James Bond, as both a literary character and film franchise, exists because of a kind of conceptual animism. He was willed into being by an ailing Empire desperate to remain vital after a financially crippling world war. 007 embodies everything Britain purports to love - ingenuity and clear-headedness - as well as everything we actually do love - violence and incessant crudity. Moore's new Bond is resurrection incarnate, an invincible sexual magnet blessed with a selection of obnoxious technological gadgets concealed in his shaving kit. He's empty, abdicating his most basic human gifts to electronics. Live and Let Die then presents Bond as a piece of overwhelming, arrogant, machinery cursed to have a dick between its legs.
Bond eventually clashes with Samedi during a choreographed ritual sacrifice. The ceremony is positioned in the film as a spot of casual brutality used by Kananga to conceal his headquarters and provide his doped out subjects with a distraction. Jane Seymour's virginal Solitaire is the prize, the locals want her bitten and devoured by snakes while Bond wants to do much the same to her himself. Samedi rises from the grave to oppose 007 and is swiftly dispatched, thrown into a coffin filled with pythons. Samedi's mistake was to try and confront Bond on the secret agent's celluloid turf. The magical spirit's impromptu gatherings are nothing compared to James Bond's million dollar annual rite.

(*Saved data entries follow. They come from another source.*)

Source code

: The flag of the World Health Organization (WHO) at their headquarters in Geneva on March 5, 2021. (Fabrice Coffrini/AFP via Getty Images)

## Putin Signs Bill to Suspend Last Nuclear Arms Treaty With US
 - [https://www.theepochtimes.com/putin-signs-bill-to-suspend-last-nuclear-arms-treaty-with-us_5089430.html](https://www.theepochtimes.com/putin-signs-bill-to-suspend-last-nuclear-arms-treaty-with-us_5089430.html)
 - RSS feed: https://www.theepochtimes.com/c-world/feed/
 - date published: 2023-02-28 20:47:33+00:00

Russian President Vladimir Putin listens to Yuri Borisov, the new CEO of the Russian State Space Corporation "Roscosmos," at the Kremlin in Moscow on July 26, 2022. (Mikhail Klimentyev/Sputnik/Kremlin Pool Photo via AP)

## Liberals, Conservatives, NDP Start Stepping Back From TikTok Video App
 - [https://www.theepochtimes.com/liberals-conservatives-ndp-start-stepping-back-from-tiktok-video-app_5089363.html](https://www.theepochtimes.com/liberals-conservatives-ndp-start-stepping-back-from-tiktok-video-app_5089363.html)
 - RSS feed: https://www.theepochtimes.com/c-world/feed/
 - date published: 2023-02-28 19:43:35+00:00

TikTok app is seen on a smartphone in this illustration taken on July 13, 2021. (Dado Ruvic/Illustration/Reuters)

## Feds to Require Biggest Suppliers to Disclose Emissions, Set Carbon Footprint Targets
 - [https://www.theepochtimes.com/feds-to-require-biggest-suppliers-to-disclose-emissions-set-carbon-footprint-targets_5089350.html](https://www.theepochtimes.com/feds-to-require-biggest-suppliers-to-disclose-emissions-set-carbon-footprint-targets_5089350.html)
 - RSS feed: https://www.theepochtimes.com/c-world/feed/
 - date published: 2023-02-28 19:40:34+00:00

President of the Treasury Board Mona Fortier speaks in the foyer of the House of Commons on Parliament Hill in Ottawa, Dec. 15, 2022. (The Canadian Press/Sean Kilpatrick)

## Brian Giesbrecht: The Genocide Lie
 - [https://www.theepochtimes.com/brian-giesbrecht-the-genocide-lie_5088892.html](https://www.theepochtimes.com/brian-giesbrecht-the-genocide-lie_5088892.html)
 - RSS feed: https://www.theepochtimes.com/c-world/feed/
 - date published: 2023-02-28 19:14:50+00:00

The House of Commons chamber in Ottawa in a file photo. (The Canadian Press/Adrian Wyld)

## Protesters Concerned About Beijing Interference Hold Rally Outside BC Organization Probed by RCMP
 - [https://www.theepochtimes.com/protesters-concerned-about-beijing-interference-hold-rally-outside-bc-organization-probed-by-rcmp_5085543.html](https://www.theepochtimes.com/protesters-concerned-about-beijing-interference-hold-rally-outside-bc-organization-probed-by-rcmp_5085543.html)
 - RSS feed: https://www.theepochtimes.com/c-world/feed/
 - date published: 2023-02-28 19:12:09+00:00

It's notable that the two most significant Bond actors share such a similar first adventure. Given the horridness going on in Britain in the latter decades of the 20th century it's tempting to imagine the whole process as some kind of Masonic power ritual: 007 is a spell cast by the rich and deranged to ensure Britain's economic prospects limp on a little further. George Lazenby strayed into the Bond role flanked by an army of filmmakers prepped to deliver their career-best work. Financially, and in terms of cultural penetration (On Her Majesty's Secret Service is often skipped over when ITV are broadcasting bumper blocks of Bond), they underperformed. Turns out all Lazenby really needed was a blockbuster story about a rugged white man travelling abroad to kill lots of poor black people.